• Information provided:
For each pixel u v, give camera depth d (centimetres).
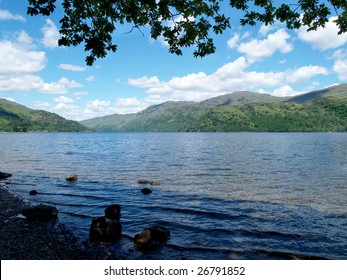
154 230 1177
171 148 7750
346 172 3231
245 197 1973
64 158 4812
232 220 1454
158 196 1988
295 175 3017
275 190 2228
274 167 3659
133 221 1434
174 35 1020
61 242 1148
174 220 1451
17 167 3547
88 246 1113
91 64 983
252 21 948
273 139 14300
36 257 995
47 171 3216
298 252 1077
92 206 1719
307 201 1861
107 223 1201
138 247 1109
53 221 1427
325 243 1165
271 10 912
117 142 11825
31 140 12850
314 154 5659
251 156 5247
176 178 2798
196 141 12412
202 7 938
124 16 998
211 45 1021
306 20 877
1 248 1058
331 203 1811
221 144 9812
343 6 798
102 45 946
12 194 2031
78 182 2511
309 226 1364
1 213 1549
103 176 2880
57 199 1886
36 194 2030
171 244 1140
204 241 1176
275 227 1348
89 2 929
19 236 1198
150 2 894
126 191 2145
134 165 3850
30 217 1466
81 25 938
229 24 967
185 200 1878
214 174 3075
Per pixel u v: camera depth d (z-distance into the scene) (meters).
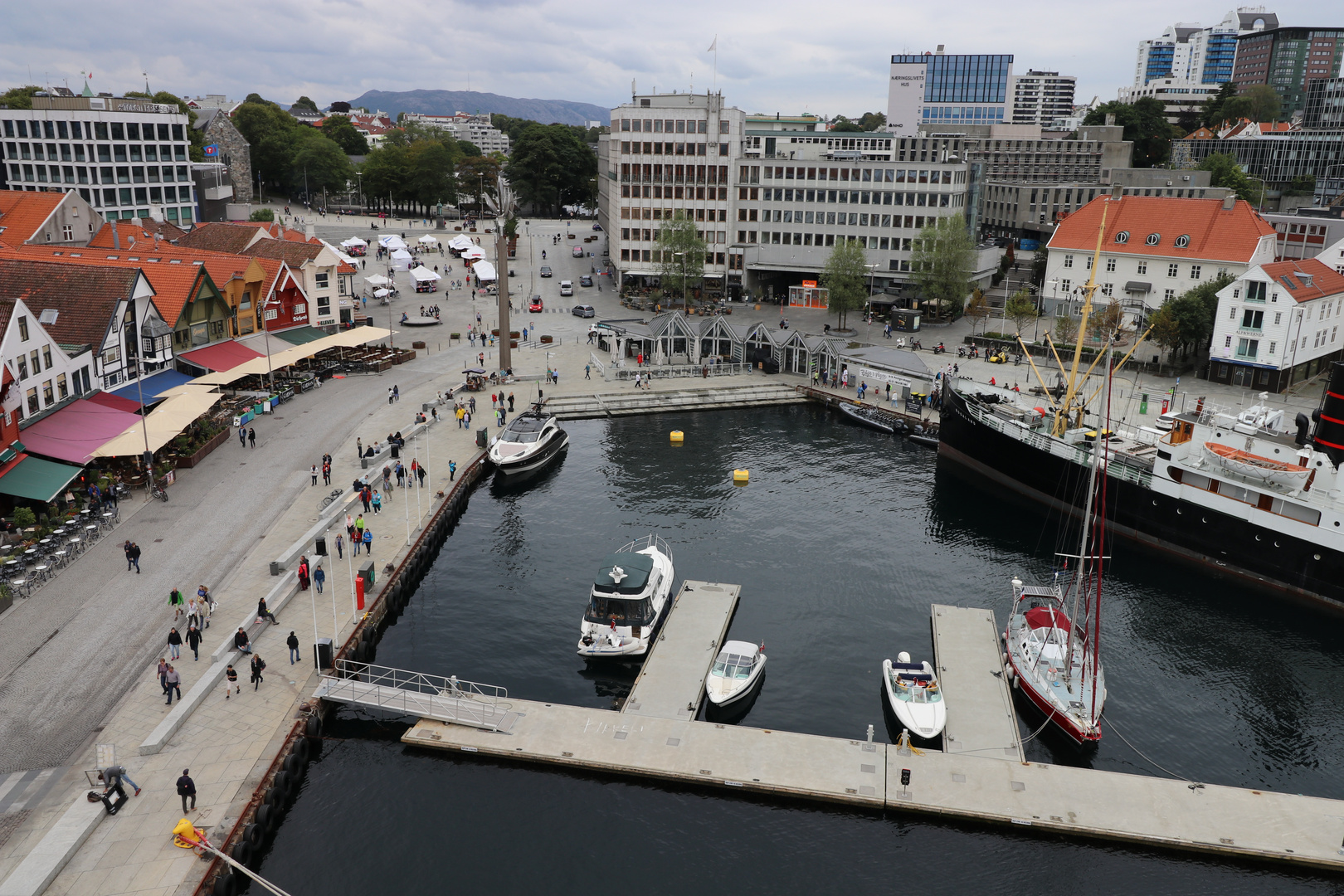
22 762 40.62
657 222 160.50
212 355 96.12
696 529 75.19
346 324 123.25
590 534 73.69
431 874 38.50
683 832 41.09
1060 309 143.12
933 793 42.75
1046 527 78.38
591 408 105.44
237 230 131.88
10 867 34.66
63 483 63.03
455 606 61.88
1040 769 44.84
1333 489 65.19
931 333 139.25
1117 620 63.38
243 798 39.62
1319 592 66.00
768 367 122.06
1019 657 53.94
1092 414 96.62
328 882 37.94
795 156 170.88
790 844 40.53
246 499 70.75
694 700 50.00
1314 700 54.16
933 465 92.62
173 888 34.72
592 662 55.47
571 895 37.66
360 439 85.50
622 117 155.50
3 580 54.72
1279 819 41.81
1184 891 38.41
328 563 62.34
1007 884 38.59
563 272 181.00
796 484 86.12
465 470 82.06
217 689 47.25
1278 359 107.50
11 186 156.75
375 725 48.44
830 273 139.12
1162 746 49.09
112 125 156.50
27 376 68.62
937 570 69.31
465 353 123.31
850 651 57.28
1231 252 126.81
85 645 49.78
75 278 84.69
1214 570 71.62
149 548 61.78
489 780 44.12
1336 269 129.12
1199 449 73.50
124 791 38.66
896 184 151.75
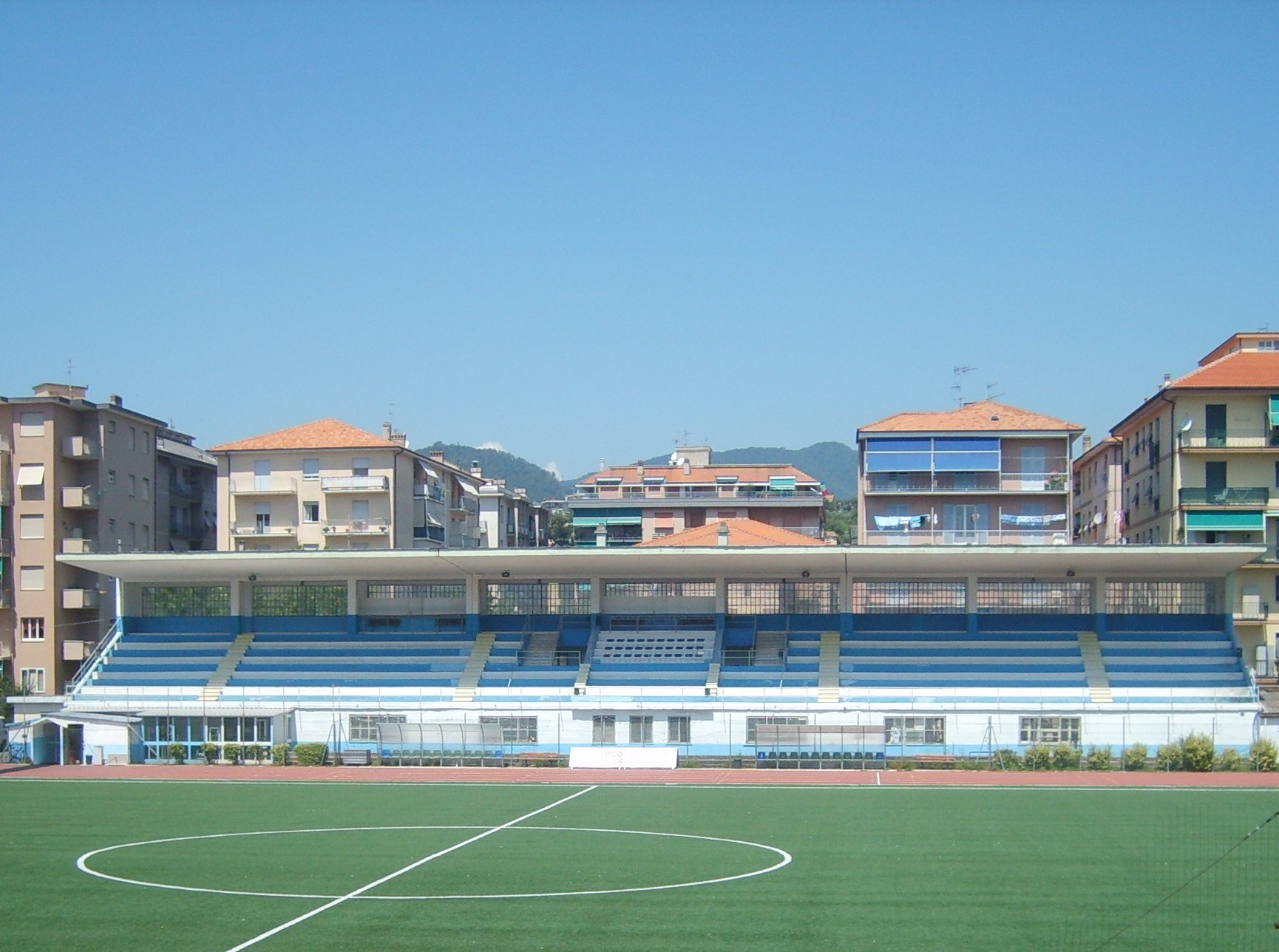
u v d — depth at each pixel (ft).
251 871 106.63
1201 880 100.12
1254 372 282.56
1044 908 89.71
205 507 373.61
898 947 78.38
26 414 299.99
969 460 335.06
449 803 159.33
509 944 79.51
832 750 208.23
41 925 86.12
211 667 246.27
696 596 247.29
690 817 142.41
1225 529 272.10
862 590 244.63
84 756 222.89
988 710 212.84
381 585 256.32
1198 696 217.97
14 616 295.07
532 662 241.35
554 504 654.12
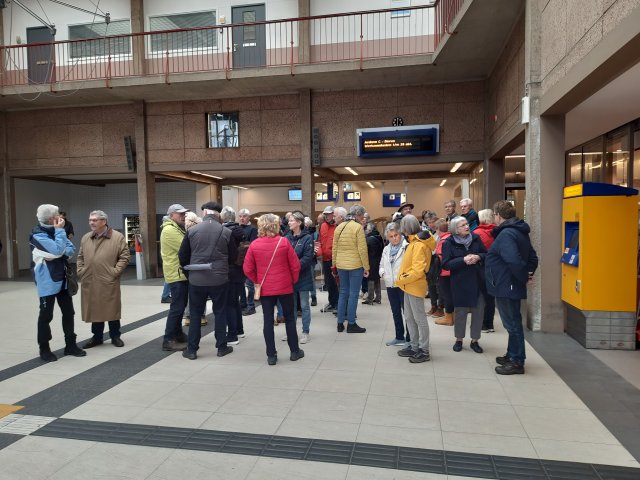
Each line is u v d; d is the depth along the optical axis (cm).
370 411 366
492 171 1095
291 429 336
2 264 1384
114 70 1252
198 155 1262
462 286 519
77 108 1321
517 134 767
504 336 599
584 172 1044
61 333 652
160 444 316
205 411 369
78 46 1341
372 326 659
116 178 1677
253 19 1255
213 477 275
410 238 481
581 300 539
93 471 283
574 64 511
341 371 464
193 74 1114
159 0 1293
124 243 568
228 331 574
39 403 389
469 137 1125
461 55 957
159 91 1193
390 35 1174
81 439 324
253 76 1090
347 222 613
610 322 531
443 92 1134
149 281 1242
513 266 429
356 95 1175
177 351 548
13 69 1362
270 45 1241
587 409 367
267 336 489
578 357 505
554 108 593
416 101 1148
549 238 619
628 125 805
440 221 664
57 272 511
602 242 529
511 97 827
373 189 2159
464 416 355
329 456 297
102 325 574
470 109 1121
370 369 469
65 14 1341
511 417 353
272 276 485
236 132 1246
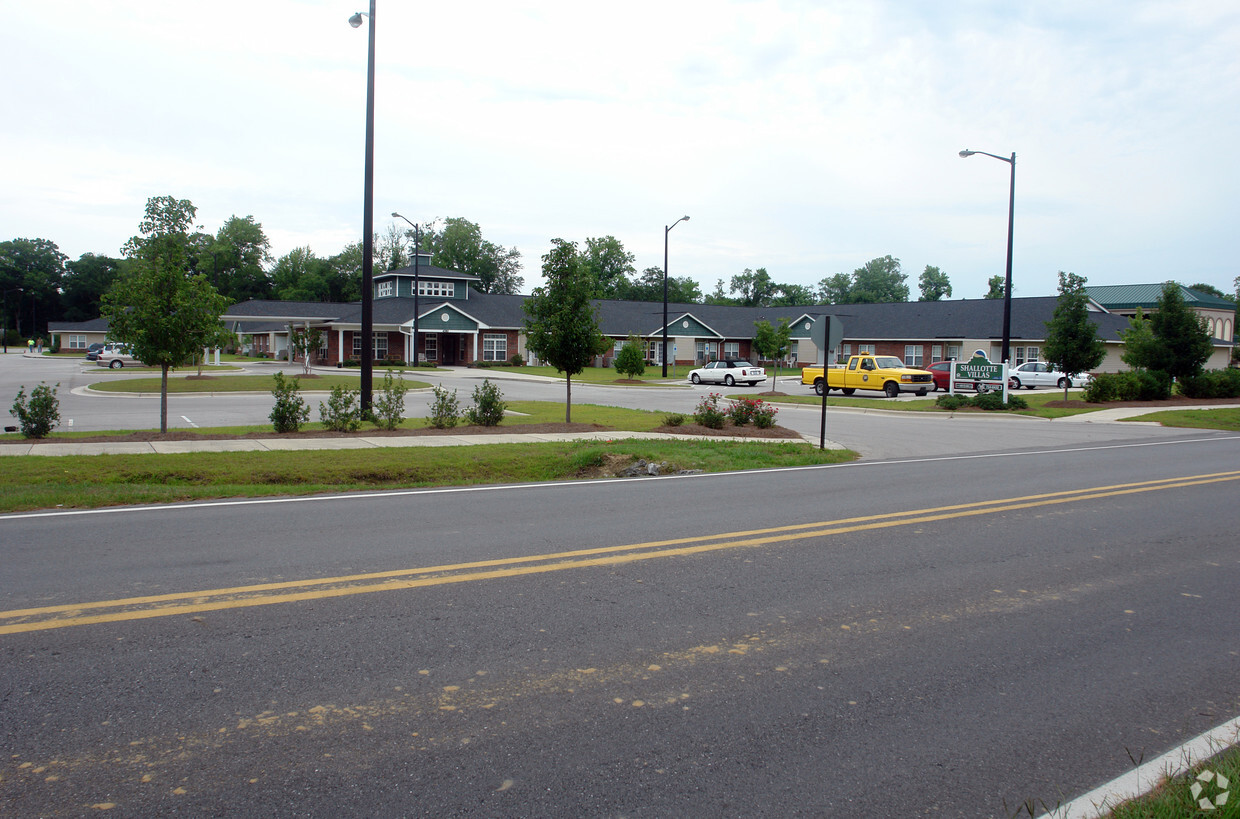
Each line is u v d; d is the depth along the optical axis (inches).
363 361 689.0
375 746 145.6
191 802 127.0
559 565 266.8
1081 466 555.5
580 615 216.8
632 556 280.4
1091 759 146.6
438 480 474.9
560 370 741.3
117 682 169.3
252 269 4121.6
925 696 171.6
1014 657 194.2
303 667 178.9
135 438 577.3
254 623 205.9
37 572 250.1
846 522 346.3
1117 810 127.6
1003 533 327.9
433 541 301.0
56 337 3786.9
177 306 605.3
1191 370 1261.1
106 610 213.3
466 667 181.0
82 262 4411.9
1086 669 187.6
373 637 197.6
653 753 145.5
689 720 158.6
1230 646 203.5
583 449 551.8
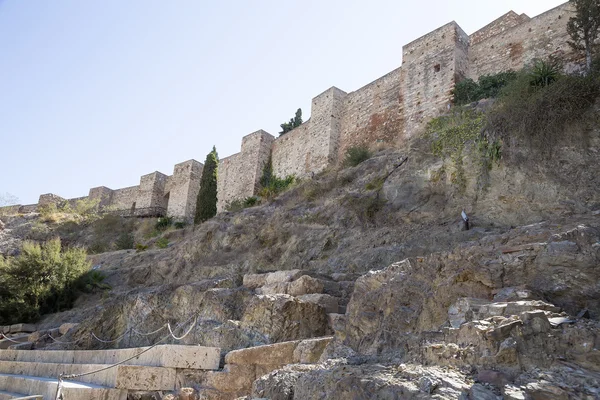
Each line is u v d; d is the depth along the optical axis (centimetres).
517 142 1377
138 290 1856
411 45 2714
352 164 2466
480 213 1398
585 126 1254
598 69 1466
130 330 1437
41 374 1230
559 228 789
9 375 1251
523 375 463
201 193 3816
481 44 2477
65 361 1254
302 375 662
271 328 981
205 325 1159
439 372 507
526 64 2205
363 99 3034
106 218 4622
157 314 1426
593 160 1212
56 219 4781
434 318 714
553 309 575
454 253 811
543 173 1291
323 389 588
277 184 3228
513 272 712
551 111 1302
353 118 3058
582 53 1959
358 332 812
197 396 838
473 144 1527
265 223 2283
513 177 1359
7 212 5800
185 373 891
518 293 646
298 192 2430
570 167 1245
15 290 2366
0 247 4125
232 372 847
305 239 1898
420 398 457
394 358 661
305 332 979
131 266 2941
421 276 809
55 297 2469
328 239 1795
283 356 863
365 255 1486
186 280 2259
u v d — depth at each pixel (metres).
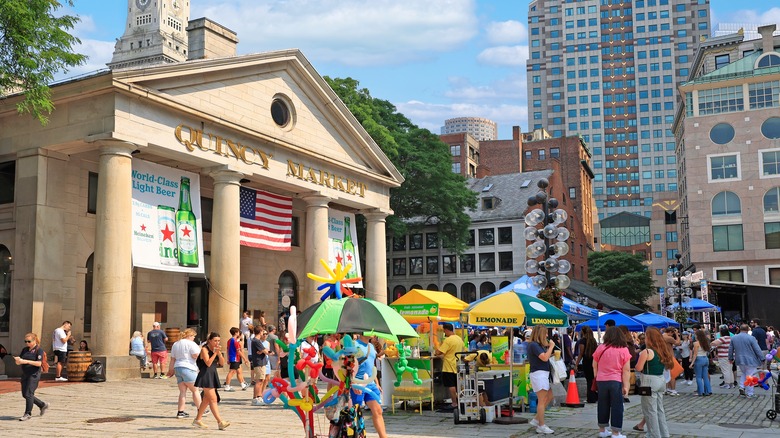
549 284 21.42
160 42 165.75
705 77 68.69
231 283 27.44
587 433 13.34
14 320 24.11
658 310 147.75
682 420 15.52
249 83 29.59
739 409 17.66
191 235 27.14
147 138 24.53
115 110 23.41
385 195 38.66
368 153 37.00
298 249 38.56
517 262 69.75
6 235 25.02
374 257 38.03
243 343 23.89
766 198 65.62
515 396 16.73
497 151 117.06
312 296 32.72
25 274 24.17
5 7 18.02
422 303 19.16
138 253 24.73
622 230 160.12
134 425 13.84
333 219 35.81
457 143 108.69
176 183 26.78
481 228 71.94
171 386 20.92
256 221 30.50
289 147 30.88
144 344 25.97
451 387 16.48
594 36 193.50
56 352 22.73
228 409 16.41
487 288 70.81
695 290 52.56
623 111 189.75
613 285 95.06
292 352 10.01
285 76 31.89
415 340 19.92
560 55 196.62
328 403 9.86
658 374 12.45
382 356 16.33
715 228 66.94
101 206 23.31
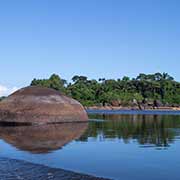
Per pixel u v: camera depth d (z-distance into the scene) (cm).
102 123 4334
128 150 2111
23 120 4022
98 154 1973
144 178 1459
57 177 1433
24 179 1395
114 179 1440
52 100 4203
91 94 15350
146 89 16825
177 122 4684
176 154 1978
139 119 5475
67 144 2347
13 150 2075
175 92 16875
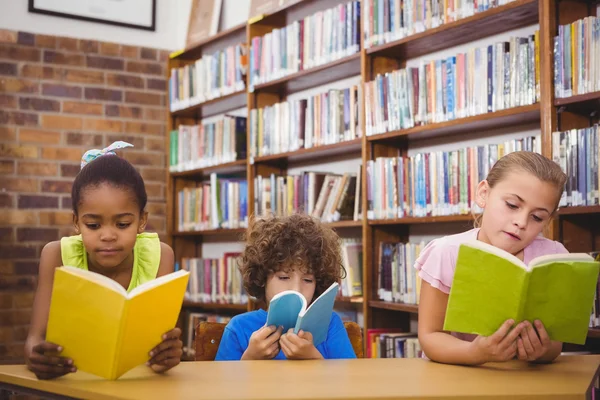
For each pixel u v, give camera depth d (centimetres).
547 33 247
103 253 149
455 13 287
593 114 253
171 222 473
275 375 132
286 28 375
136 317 123
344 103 338
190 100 458
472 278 138
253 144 396
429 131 302
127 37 474
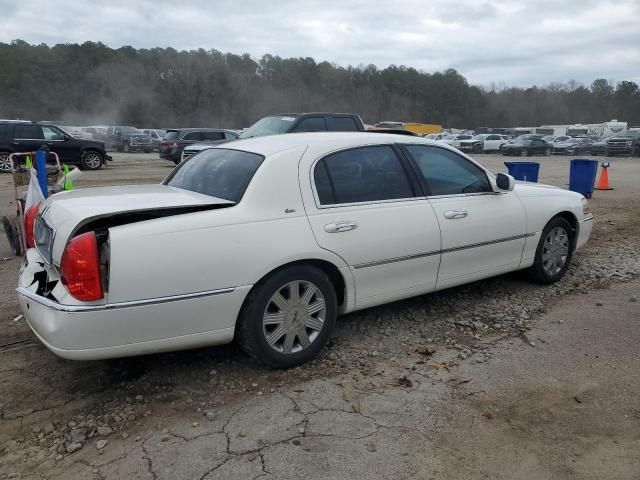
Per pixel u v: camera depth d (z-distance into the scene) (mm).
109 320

• Task goal: Output the data exactly. Leave every picture out.

• Task answer:
For each pixel u v, give camera depth d (centimetres).
154 230 1177
171 148 7750
346 172 3231
245 197 1973
64 158 4812
232 220 1454
158 196 1988
295 175 3017
275 190 2228
274 167 3659
133 221 1434
174 35 1020
61 242 1148
174 220 1451
17 167 3547
88 246 1113
91 64 983
252 21 948
273 139 14300
36 257 995
47 171 3216
298 252 1077
92 206 1719
307 201 1861
107 223 1201
138 247 1109
53 221 1427
325 243 1165
271 10 912
117 142 11825
31 140 12850
314 154 5659
251 156 5247
176 178 2798
196 141 12412
202 7 938
124 16 998
211 45 1021
306 20 877
1 248 1058
331 203 1811
221 144 9812
343 6 798
102 45 946
12 194 2031
78 182 2511
309 226 1364
1 213 1549
103 176 2880
57 199 1886
36 194 2030
171 244 1140
204 241 1176
275 227 1348
89 2 929
19 236 1198
150 2 894
126 191 2145
134 165 3850
30 217 1466
81 25 938
229 24 967
185 200 1878
214 174 3075
Per pixel u v: camera depth d (z-distance into the scene) (meters).
22 762 40.62
657 222 160.50
212 355 96.12
696 529 75.19
346 324 123.25
590 534 73.69
431 874 38.50
683 832 41.09
1060 309 143.12
933 793 42.75
1046 527 78.38
591 408 105.44
237 230 131.88
10 867 34.66
63 483 63.03
455 606 61.88
1040 769 44.84
1333 489 65.19
931 333 139.25
1117 620 63.38
243 798 39.62
1319 592 66.00
768 367 122.06
1019 657 53.94
1092 414 96.62
328 882 37.94
795 156 170.88
790 844 40.53
246 499 70.75
694 700 50.00
1314 700 54.16
933 465 92.62
173 888 34.72
592 662 55.47
571 895 37.66
360 439 85.50
622 117 155.50
3 580 54.72
1279 819 41.81
1184 891 38.41
328 563 62.34
1007 884 38.59
563 272 181.00
796 484 86.12
465 470 82.06
217 689 47.25
1278 359 107.50
11 186 156.75
375 725 48.44
830 273 139.12
1162 746 49.09
112 125 156.50
27 376 68.62
937 570 69.31
465 353 123.31
850 651 57.28
1231 252 126.81
85 645 49.78
75 278 84.69
1214 570 71.62
149 548 61.78
489 780 44.12
1336 269 129.12
1199 449 73.50
124 791 38.66
896 184 151.75
u v d — depth at each pixel (ft).
251 871 106.63
1201 880 100.12
1254 372 282.56
1044 908 89.71
205 507 373.61
898 947 78.38
26 414 299.99
969 460 335.06
449 803 159.33
509 944 79.51
832 750 208.23
41 925 86.12
211 667 246.27
696 596 247.29
690 817 142.41
1225 529 272.10
862 590 244.63
84 756 222.89
988 710 212.84
381 585 256.32
1198 696 217.97
14 616 295.07
532 662 241.35
554 504 654.12
Each line is u v d; d is the depth along the optical axis (cm).
370 411 366
492 171 1095
291 429 336
2 264 1384
114 70 1252
198 155 1262
462 286 519
77 108 1321
517 134 767
504 336 599
584 172 1044
61 333 652
160 444 316
205 411 369
78 46 1341
372 326 659
116 178 1677
253 19 1255
213 477 275
410 238 481
581 300 539
93 471 283
574 64 511
341 371 464
193 74 1114
159 0 1293
124 243 568
228 331 574
39 403 389
469 137 1125
461 55 957
159 91 1193
390 35 1174
81 439 324
253 76 1090
347 222 613
610 322 531
443 92 1134
149 281 1242
513 266 429
356 95 1175
177 351 548
13 69 1362
270 45 1241
587 409 367
267 336 489
578 357 505
554 108 593
416 101 1148
549 238 619
628 125 805
440 221 664
57 272 511
602 242 529
511 97 827
373 189 2159
464 416 355
329 456 297
102 325 574
470 109 1121
370 369 469
65 14 1341
511 417 353
272 276 485
236 132 1246
Each line is u v d; d is the depth along the optical axis (inches).
363 361 689.0
375 746 145.6
191 802 127.0
559 565 266.8
1081 466 555.5
580 615 216.8
632 556 280.4
1091 759 146.6
438 480 474.9
560 370 741.3
117 682 169.3
252 269 4121.6
925 696 171.6
1014 657 194.2
303 667 178.9
135 438 577.3
254 623 205.9
37 572 250.1
846 522 346.3
1117 810 127.6
1003 533 327.9
433 541 301.0
56 337 3786.9
177 306 605.3
1191 370 1261.1
106 610 213.3
466 667 181.0
82 262 4411.9
1086 669 187.6
373 637 197.6
653 753 145.5
689 720 158.6
1230 646 203.5
583 449 551.8
Each line is u v d; d is the depth along the optical axis (centimetres).
517 142 1377
138 290 1856
411 45 2714
352 164 2466
480 213 1398
585 126 1254
598 69 1466
130 330 1437
41 374 1230
559 228 789
9 375 1251
523 375 463
201 193 3816
481 44 2477
65 361 1254
302 375 662
271 328 981
205 325 1159
439 372 507
526 64 2205
363 99 3034
106 218 4622
157 314 1426
593 160 1212
56 219 4781
434 318 714
553 309 575
454 253 811
543 173 1291
323 389 588
277 184 3228
513 272 712
551 111 1302
353 118 3058
582 53 1959
358 332 812
197 396 838
473 144 1527
265 223 2283
513 177 1359
7 212 5800
185 373 891
518 293 646
298 192 2430
570 167 1245
15 290 2366
0 247 4125
232 372 847
305 239 1898
420 398 457
394 358 661
305 332 979
131 266 2941
421 276 809
55 297 2469
328 239 1795
283 356 863
365 255 1486
186 280 2259
u v d — depth at each pixel (metres).
549 284 21.42
160 42 165.75
705 77 68.69
231 283 27.44
587 433 13.34
14 320 24.11
658 310 147.75
682 420 15.52
249 83 29.59
739 409 17.66
191 235 27.14
147 138 24.53
115 110 23.41
385 195 38.66
368 153 37.00
298 249 38.56
517 262 69.75
6 235 25.02
374 257 38.03
243 343 23.89
766 198 65.62
515 396 16.73
497 151 117.06
312 296 32.72
25 274 24.17
5 7 18.02
422 303 19.16
138 253 24.73
622 230 160.12
134 425 13.84
333 219 35.81
457 143 108.69
176 183 26.78
481 228 71.94
171 386 20.92
256 221 30.50
289 147 30.88
144 344 25.97
451 387 16.48
594 36 193.50
56 352 22.73
228 409 16.41
487 288 70.81
695 290 52.56
623 111 189.75
613 285 95.06
292 352 10.01
285 76 31.89
415 340 19.92
560 55 196.62
328 403 9.86
658 374 12.45
382 356 16.33
715 228 66.94
101 206 23.31
Per pixel u v: camera depth d (z-distance into the scene) (cm).
102 123 4334
128 150 2111
23 120 4022
98 154 1973
144 178 1459
57 177 1433
24 179 1395
114 179 1440
52 100 4203
91 94 15350
146 89 16825
177 122 4684
176 154 1978
139 119 5475
67 144 2347
13 150 2075
175 92 16875
For each pixel u v, give camera depth d (centimetres).
547 33 247
103 253 149
455 13 287
593 114 253
171 222 473
275 375 132
286 28 375
136 317 123
344 103 338
190 100 458
472 278 138
253 144 396
429 131 302
127 37 474
Per pixel u v: camera depth d (z-distance into the scene) (mm).
109 320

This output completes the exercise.